**Exercise aim:**
For the entries that follow, restate word for word the line containing "X27867Y40808D02*", the line containing "X25726Y58147D01*", and every line that lies between them.

**Hardware design source files:**

┌──

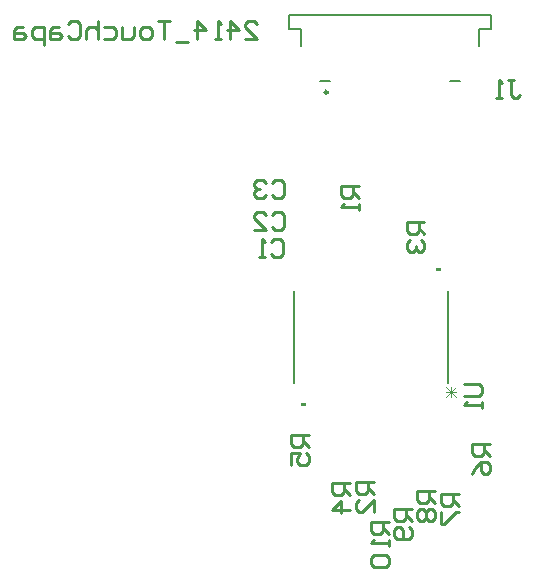
<source format=gbr>
%TF.GenerationSoftware,Altium Limited,Altium Designer,24.7.2 (38)*%
G04 Layer_Color=32896*
%FSLAX43Y43*%
%MOMM*%
%TF.SameCoordinates,179ED5A7-1FD7-47B0-8EB6-D2B1FD869DB5*%
%TF.FilePolarity,Positive*%
%TF.FileFunction,Legend,Bot*%
%TF.Part,Single*%
G01*
G75*
%TA.AperFunction,NonConductor*%
%ADD21C,0.254*%
%ADD22C,0.250*%
%ADD23C,0.200*%
%ADD24C,0.152*%
%ADD25C,0.076*%
G36*
X27867Y40808D02*
Y40554D01*
X27486D01*
Y40808D01*
X27867D01*
D02*
G37*
G36*
X39297Y51933D02*
Y52187D01*
X38916D01*
Y51933D01*
X39297D01*
D02*
G37*
D21*
X22730Y71605D02*
X23746D01*
X22730Y72621D01*
Y72875D01*
X22984Y73129D01*
X23492D01*
X23746Y72875D01*
X21461Y71605D02*
Y73129D01*
X22222Y72367D01*
X21207D01*
X20699Y71605D02*
X20191D01*
X20445D01*
Y73129D01*
X20699Y72875D01*
X18668Y71605D02*
Y73129D01*
X19429Y72367D01*
X18414D01*
X17906Y71351D02*
X16890D01*
X16382Y73129D02*
X15367D01*
X15875D01*
Y71605D01*
X14605D02*
X14097D01*
X13843Y71859D01*
Y72367D01*
X14097Y72621D01*
X14605D01*
X14859Y72367D01*
Y71859D01*
X14605Y71605D01*
X13335Y72621D02*
Y71859D01*
X13081Y71605D01*
X12320D01*
Y72621D01*
X10796D02*
X11558D01*
X11812Y72367D01*
Y71859D01*
X11558Y71605D01*
X10796D01*
X10288Y73129D02*
Y71605D01*
Y72367D01*
X10034Y72621D01*
X9527D01*
X9273Y72367D01*
Y71605D01*
X7749Y72875D02*
X8003Y73129D01*
X8511D01*
X8765Y72875D01*
Y71859D01*
X8511Y71605D01*
X8003D01*
X7749Y71859D01*
X6987Y72621D02*
X6480D01*
X6226Y72367D01*
Y71605D01*
X6987D01*
X7241Y71859D01*
X6987Y72113D01*
X6226D01*
X5718Y71097D02*
Y72621D01*
X4956D01*
X4702Y72367D01*
Y71859D01*
X4956Y71605D01*
X5718D01*
X3940Y72621D02*
X3433D01*
X3179Y72367D01*
Y71605D01*
X3940D01*
X4194Y71859D01*
X3940Y72113D01*
X3179D01*
X24965Y59417D02*
X25218Y59671D01*
X25726D01*
X25980Y59417D01*
Y58401D01*
X25726Y58147D01*
X25218D01*
X24965Y58401D01*
X24457Y59417D02*
X24203Y59671D01*
X23695D01*
X23441Y59417D01*
Y59163D01*
X23695Y58909D01*
X23949D01*
X23695D01*
X23441Y58655D01*
Y58401D01*
X23695Y58147D01*
X24203D01*
X24457Y58401D01*
X31638Y33984D02*
X30114D01*
Y33222D01*
X30368Y32968D01*
X30876D01*
X31130Y33222D01*
Y33984D01*
Y33476D02*
X31638Y32968D01*
Y31699D02*
X30114D01*
X30876Y32461D01*
Y31445D01*
X32400Y59163D02*
X30876D01*
Y58401D01*
X31130Y58147D01*
X31638D01*
X31892Y58401D01*
Y59163D01*
Y58655D02*
X32400Y58147D01*
Y57640D02*
Y57132D01*
Y57386D01*
X30876D01*
X31130Y57640D01*
X24965Y56687D02*
X25218Y56941D01*
X25726D01*
X25980Y56687D01*
Y55672D01*
X25726Y55418D01*
X25218D01*
X24965Y55672D01*
X23441Y55418D02*
X24457D01*
X23441Y56433D01*
Y56687D01*
X23695Y56941D01*
X24203D01*
X24457Y56687D01*
X24881Y54384D02*
X25135Y54638D01*
X25643D01*
X25897Y54384D01*
Y53369D01*
X25643Y53115D01*
X25135D01*
X24881Y53369D01*
X24373Y53115D02*
X23866D01*
X24120D01*
Y54638D01*
X24373Y54384D01*
X34879Y30735D02*
X33355D01*
Y29973D01*
X33609Y29719D01*
X34117D01*
X34371Y29973D01*
Y30735D01*
Y30227D02*
X34879Y29719D01*
Y29212D02*
Y28704D01*
Y28958D01*
X33355D01*
X33609Y29212D01*
Y27942D02*
X33355Y27688D01*
Y27180D01*
X33609Y26926D01*
X34625D01*
X34879Y27180D01*
Y27688D01*
X34625Y27942D01*
X33609D01*
X36887Y31785D02*
X35364D01*
Y31023D01*
X35618Y30769D01*
X36126D01*
X36380Y31023D01*
Y31785D01*
Y31277D02*
X36887Y30769D01*
X36633Y30262D02*
X36887Y30008D01*
Y29500D01*
X36633Y29246D01*
X35618D01*
X35364Y29500D01*
Y30008D01*
X35618Y30262D01*
X35872D01*
X36126Y30008D01*
Y29246D01*
X38799Y33308D02*
X37275D01*
Y32546D01*
X37529Y32292D01*
X38037D01*
X38291Y32546D01*
Y33308D01*
Y32800D02*
X38799Y32292D01*
X37529Y31784D02*
X37275Y31530D01*
Y31023D01*
X37529Y30769D01*
X37783D01*
X38037Y31023D01*
X38291Y30769D01*
X38545D01*
X38799Y31023D01*
Y31530D01*
X38545Y31784D01*
X38291D01*
X38037Y31530D01*
X37783Y31784D01*
X37529D01*
X38037Y31530D02*
Y31023D01*
X40808Y33049D02*
X39284D01*
Y32287D01*
X39538Y32033D01*
X40046D01*
X40300Y32287D01*
Y33049D01*
Y32541D02*
X40808Y32033D01*
X39284Y31525D02*
Y30509D01*
X39538D01*
X40554Y31525D01*
X40808D01*
X43497Y37325D02*
X41973D01*
Y36563D01*
X42227Y36310D01*
X42735D01*
X42989Y36563D01*
Y37325D01*
Y36817D02*
X43497Y36310D01*
X41973Y34786D02*
X42227Y35294D01*
X42735Y35802D01*
X43243D01*
X43497Y35548D01*
Y35040D01*
X43243Y34786D01*
X42989D01*
X42735Y35040D01*
Y35802D01*
X28118Y38062D02*
X26594D01*
Y37300D01*
X26848Y37046D01*
X27356D01*
X27610Y37300D01*
Y38062D01*
Y37554D02*
X28118Y37046D01*
X26594Y35523D02*
Y36538D01*
X27356D01*
X27102Y36030D01*
Y35777D01*
X27356Y35523D01*
X27864D01*
X28118Y35777D01*
Y36284D01*
X27864Y36538D01*
X37915Y56110D02*
X36392D01*
Y55349D01*
X36646Y55095D01*
X37154D01*
X37408Y55349D01*
Y56110D01*
Y55602D02*
X37915Y55095D01*
X36646Y54587D02*
X36392Y54333D01*
Y53825D01*
X36646Y53571D01*
X36900D01*
X37154Y53825D01*
Y54079D01*
Y53825D01*
X37408Y53571D01*
X37661D01*
X37915Y53825D01*
Y54333D01*
X37661Y54587D01*
X33647Y34053D02*
X32124D01*
Y33291D01*
X32378Y33037D01*
X32886D01*
X33140Y33291D01*
Y34053D01*
Y33545D02*
X33647Y33037D01*
Y31514D02*
Y32529D01*
X32632Y31514D01*
X32378D01*
X32124Y31768D01*
Y32276D01*
X32378Y32529D01*
X41235Y42356D02*
X42504D01*
X42758Y42102D01*
Y41595D01*
X42504Y41341D01*
X41235D01*
X42758Y40833D02*
Y40325D01*
Y40579D01*
X41235D01*
X41489Y40833D01*
X44996Y68102D02*
X45504D01*
X45250D01*
Y66833D01*
X45504Y66579D01*
X45758D01*
X46012Y66833D01*
X44489Y66579D02*
X43981D01*
X44235D01*
Y68102D01*
X44489Y67849D01*
D22*
X29722Y67091D02*
G03*
X29722Y67091I-125J0D01*
G01*
D23*
X42497Y72441D02*
X43572D01*
Y73616D01*
X42497Y70991D02*
Y72441D01*
X40097Y68066D02*
X40897D01*
X29097D02*
X29897D01*
X26422Y72441D02*
X27497D01*
X26422Y73616D02*
X43572D01*
X26422Y72441D02*
Y73616D01*
X27497Y70991D02*
Y72441D01*
D24*
X39919Y42497D02*
Y50244D01*
X26864Y42497D02*
Y50244D01*
D25*
X40546Y41328D02*
X39699Y42175D01*
Y41328D02*
X40546Y42175D01*
X40122Y41328D02*
Y42175D01*
X39699Y41752D02*
X40546D01*
%TF.MD5,f121ab4c35607ac70057de031a19c3b8*%
M02*

</source>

└──

**Result for this exercise:**
X27867Y40808D02*
Y40554D01*
X27486D01*
Y40808D01*
X27867D01*
D02*
G37*
G36*
X39297Y51933D02*
Y52187D01*
X38916D01*
Y51933D01*
X39297D01*
D02*
G37*
D21*
X22730Y71605D02*
X23746D01*
X22730Y72621D01*
Y72875D01*
X22984Y73129D01*
X23492D01*
X23746Y72875D01*
X21461Y71605D02*
Y73129D01*
X22222Y72367D01*
X21207D01*
X20699Y71605D02*
X20191D01*
X20445D01*
Y73129D01*
X20699Y72875D01*
X18668Y71605D02*
Y73129D01*
X19429Y72367D01*
X18414D01*
X17906Y71351D02*
X16890D01*
X16382Y73129D02*
X15367D01*
X15875D01*
Y71605D01*
X14605D02*
X14097D01*
X13843Y71859D01*
Y72367D01*
X14097Y72621D01*
X14605D01*
X14859Y72367D01*
Y71859D01*
X14605Y71605D01*
X13335Y72621D02*
Y71859D01*
X13081Y71605D01*
X12320D01*
Y72621D01*
X10796D02*
X11558D01*
X11812Y72367D01*
Y71859D01*
X11558Y71605D01*
X10796D01*
X10288Y73129D02*
Y71605D01*
Y72367D01*
X10034Y72621D01*
X9527D01*
X9273Y72367D01*
Y71605D01*
X7749Y72875D02*
X8003Y73129D01*
X8511D01*
X8765Y72875D01*
Y71859D01*
X8511Y71605D01*
X8003D01*
X7749Y71859D01*
X6987Y72621D02*
X6480D01*
X6226Y72367D01*
Y71605D01*
X6987D01*
X7241Y71859D01*
X6987Y72113D01*
X6226D01*
X5718Y71097D02*
Y72621D01*
X4956D01*
X4702Y72367D01*
Y71859D01*
X4956Y71605D01*
X5718D01*
X3940Y72621D02*
X3433D01*
X3179Y72367D01*
Y71605D01*
X3940D01*
X4194Y71859D01*
X3940Y72113D01*
X3179D01*
X24965Y59417D02*
X25218Y59671D01*
X25726D01*
X25980Y59417D01*
Y58401D01*
X25726Y58147D01*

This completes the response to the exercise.